England is like a helicopter parent always looming over your shoulder. It’s not the first time I’ve had this thought since arriving in London almost two months ago. If the tube station intercom isn’t telling you to “mind the gap” between the train and the platform, then your soda bottle will have the word “twist” written on the cap, just in case you were planning to gnaw the lid off of your Fanta. Which, by the way, is a murky yellow colour in the UK and not the vibrant orange we’re accustomed to in South Africa. I can taste the missing colourants and I don’t like it.
I’m sitting on a bench in Richmond Park, London.
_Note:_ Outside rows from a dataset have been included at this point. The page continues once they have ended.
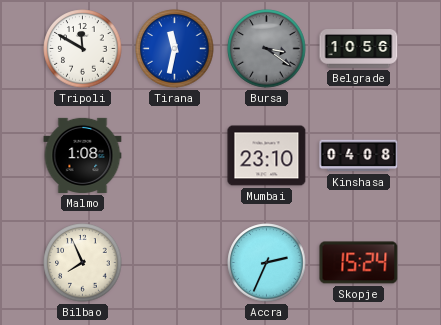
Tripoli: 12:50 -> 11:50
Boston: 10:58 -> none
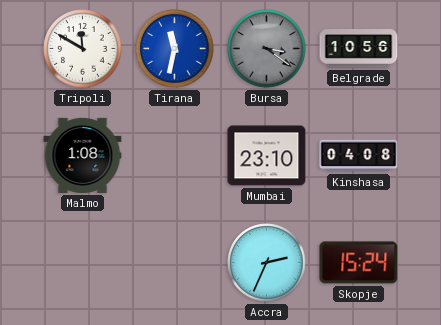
Bilbao: 7:56 -> none
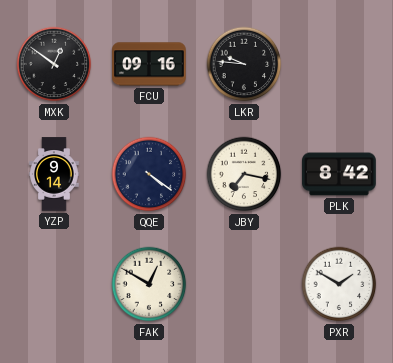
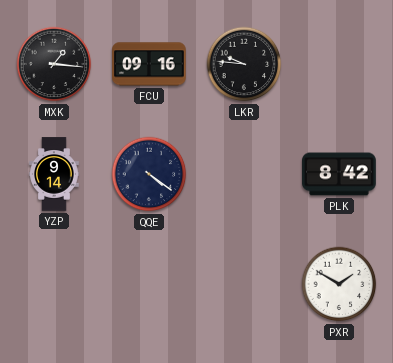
MXK: 12:51 -> 1:16
JBY: 7:17 -> none
FAK: 12:50 -> none
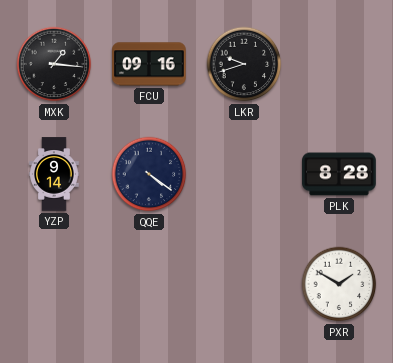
LKR: 9:46 -> 9:42
PLK: 8:42 -> 8:28
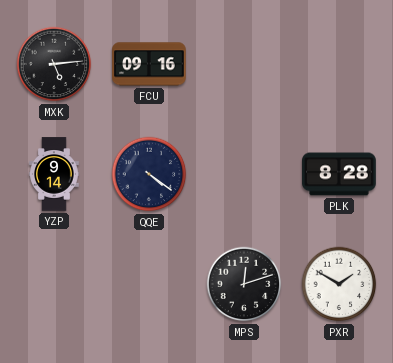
MXK: 1:16 -> 5:14
LKR: 9:42 -> none
MPS: none -> 12:12
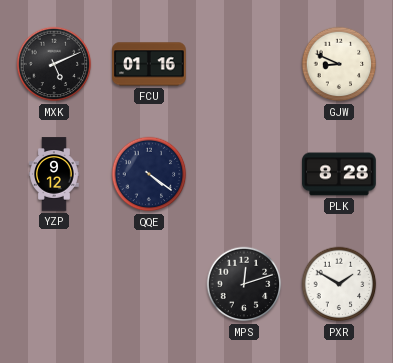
MXK: 5:14 -> 5:11
FCU: 09:16 -> 01:16
GJW: none -> 8:49
YZP: 9:14 -> 9:12
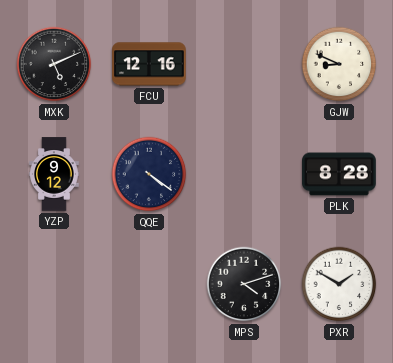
FCU: 01:16 -> 12:16
MPS: 12:12 -> 4:12
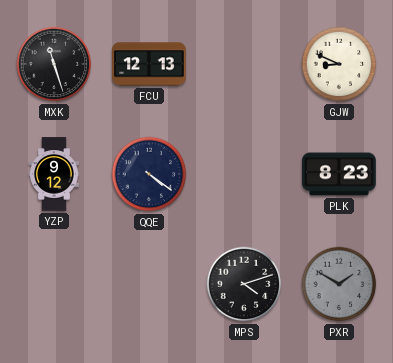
MXK: 5:11 -> 11:27
FCU: 12:16 -> 12:13
PLK: 8:28 -> 8:23
PXR dial: white -> grey
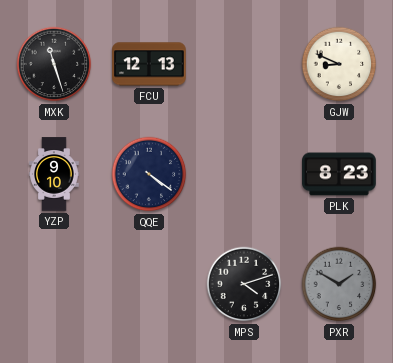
YZP: 9:12 -> 9:10
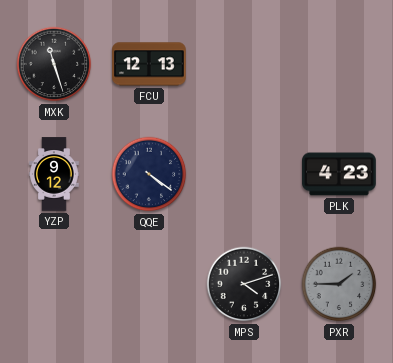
GJW: 8:49 -> none
YZP: 9:10 -> 9:12
PLK: 8:23 -> 4:23
PXR: 1:50 -> 1:45
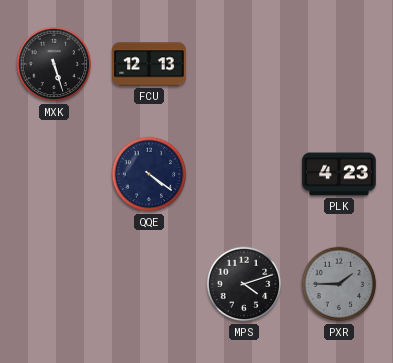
MXK: 11:27 -> 5:27
YZP: 9:12 -> none
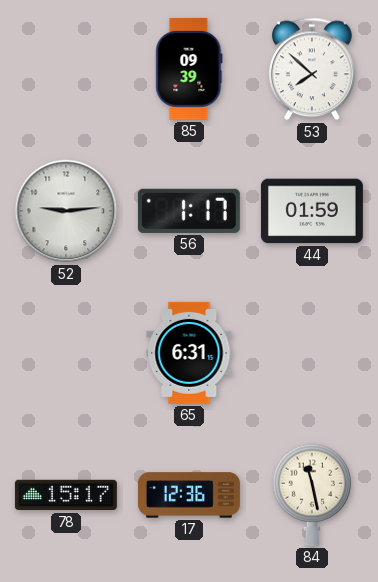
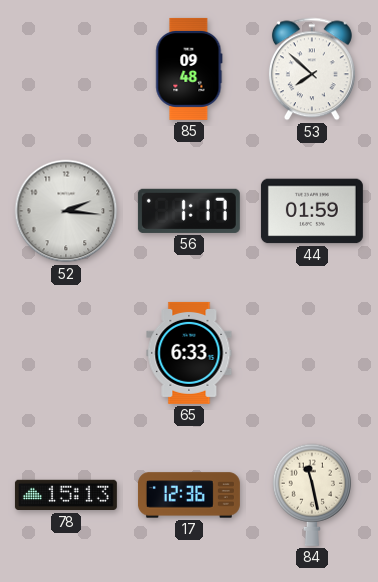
85: 09:39 -> 09:48
52: 9:14 -> 2:16
65: 6:31 -> 6:33
78: 15:17 -> 15:13
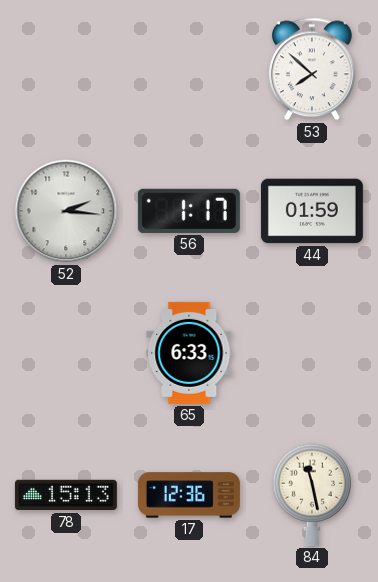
85: 09:48 -> none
Home is 14000km south of here, but right now it’s my proximity to the North Pole (4300km away) that’s more of a worry. It’s late winter in 2017 and although my jacket from Coats for Africa in Cape Town is trying its best, it’s not what you’d call snug.
Still, I refuse to admit defeat. I’ve survived a night in Colesberg in the Karoo during mid-winter. There, you have to wear your boots to bed if you have any hope of retaining your toes. That’s survival. This is merely freezing.
“Molly, let’s go!” I call to my nine year-old charge, who is building a fairy garden in the snow a little way off.
I came to London as a favour to Molly’s mom Sonja, who works a gruelling schedule as a doctor in Windsor, about an hour outside the city. Sonja needed someone to watch over Molly during the Christmas break while she was at work. Since I was on university holiday, I had time on my hands and I happily traded in my Cape Town Sevens rugby ticket for the glittering lights of Oxford Street and a Michael Bublé-inspired Christmas.
London never seemed real to me before I saw it with my own eyes. It felt strange to stand in front of the Royal Albert Hall, imagining all the people who had attended concerts here since its opening night in 1871, with Queen Victoria in attendance. Since then, everybody from Albert Einstein to Muhammad Ali and The Beatles have appeared here, in one capacity or another.